On other issues the British government were always going to have difficulties. The fundamental constitutional reforms the Republicans want are going to be very hard to arrange.
It is also going to be hard for the British to fix all-party talks. I do not know if Adams ever really believed that the British would act in this way. But he at least hoped they would, and led others to expect they would.
I think that Adams had become persuaded that the Anglo-Irish Agreement indicated that some sort of accommodation might be reached with a section of the British political elite for a gradual process of extrication. In other words Adams now accepts that the British are not going to say that they will leave in five or ten years. However he believes that it is possible to create “interim structures” which will amount in effect to joint British-Southern authority over the North leading up to British withdrawal in — perhaps — two decades time.
That was the new strategy. It is a move away from the idea that the British can be forced out, and it represents a recognition by Adams’s group that Britain has no real interest in being in Northern Ireland. That is why the parts of the Downing Street Declaration and the Framework Document which say that Britain has no selfish economic or strategic interests in the North were so important for the Republican movement.
One of the ideas behind the Anglo-Irish Agreement was that the conflict could best be “managed” at an inter-governmental level, rather than trying to get the local politicians to agree. However the present process — if it has not totally fallen apart — does involve giving a bigger role to internal political forces. The Framework Document envisaged quite developed political structures in Northern Ireland. The idea here is to make agreement easier for the main Unionist parties.
Adams believes that the Protestants can not be forced into a united Ireland. On the other had both he and John Hume are looking to the British to pressurise and educate the Protestants.
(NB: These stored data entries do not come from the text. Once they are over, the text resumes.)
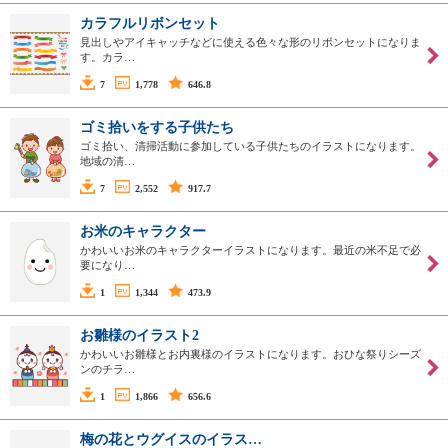
カラフルリボンセット
見出しやアイキャッチなどに使える色々な形のリボンセットになりま
す。カラ…
7
1,778
646.8
ゴミ拾いをする子供たち
ゴミ拾い、清掃活動に参加している子供たちのイラストになります。
地域の清…
7
2,552
917.7
お米のキャラクター
かわいいお米のキャラクターイラストになります。最近の米不足で必
要になり…
1
1,344
473.9
お雛様のイラスト2
かわいいお雛様とお内裏様のイラストになります。おひな祭りシーズ
ンのチラ…
1
1,866
656.6
梅の花とウグイスのイラス…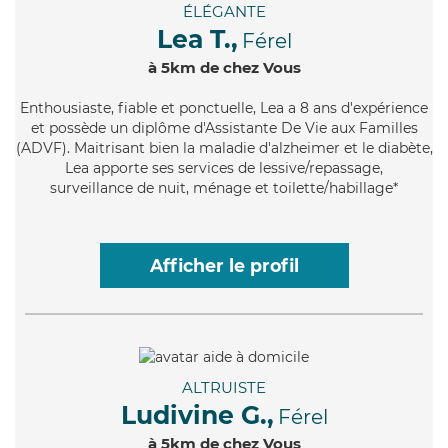
ÉLÉGANTE
Lea T.,
Férel
à 5km de chez Vous
Enthousiaste
, fiable et ponctuelle, Lea a 8 ans d'expérience
et possède un diplôme d'Assistante De Vie aux Familles
(ADVF). Maitrisant bien la maladie d'alzheimer et le diabète,
Lea apporte ses services de lessive/repassage,
surveillance de nuit, ménage et toilette/habillage*
Afficher le profil
ALTRUISTE
Ludivine G.,
Férel
à 5km de chez Vous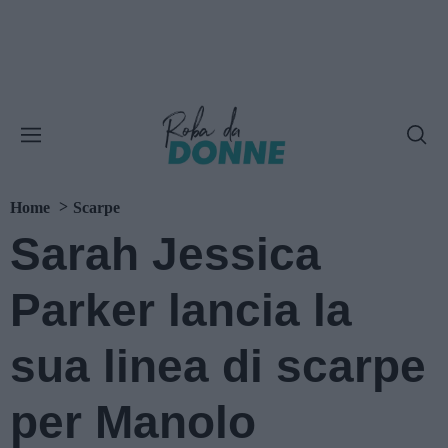
Home
Scarpe
Sarah Jessica
Parker lancia la
sua linea di scarpe
per Manolo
At the core of Adams’s strategy is the idea that the British must take up this active role. And this itself is a major problem with the Adams strategy.
It is possible to imagine a bourgeois interim-solution: some sort of regional Á government in Northern Ireland based on power-sharing; North-South institutions as envisaged in the Framework Document. I would not have a problem with this if it could actually be made to work. However, my basic doubt about the feasibility of such an arrangement is that it is difficult to see the Unionists accepting any solution with a strong North-South dimension.
Over the past decade the rift between communities has actually deepened. This makes the internal basis for this type of agreement very difficult to construct.
There is a hidden history of class politics in the north of Ireland manifested in both communities. It was embodied in the Northern Irish Labour Party (NILP) during the post-war period up until the early 1960s. That tradition was essentially destroyed by the Troubles.
Organisations like the PUP and the DUP look back to that type of politics, but they are different in important respects. In theory, if not in practice, the NILP tried to transcend the sectarian divide. But the PUP and DUP should really be seen as a reflection of class politics within the Protestant bloc. They do not really look to go beyond their community. They are strongly influenced by community politics, which almost necessarily in Northern Ireland means communal politics.
Nevertheless these organisations do at least talk a language of compromise and may be, for some people, a step away from sectarianism.
The emergence of the PUP comes — to some degree — from the crisis of the Workers’ Party. After the demise of the NILP the Workers’ Party represented the re-birth of social democratic politics, albeit on a largely Catholic basis. Since the Workers’ Party split across Ireland the Party in the North has lost influence and retreated into its traditional, most-easily mobilised, Catholic, old-Official heartlands.
The other half of the split, the Democratic Left, continues to have considerable support in the Irish Republic, but has failed to take off significantly in Northern Ireland.
So the non-sectarian alternatives in the North are currently weak — outside some very small socialist groups.
Henry Patterson is a professor of politics at the University of Ulster.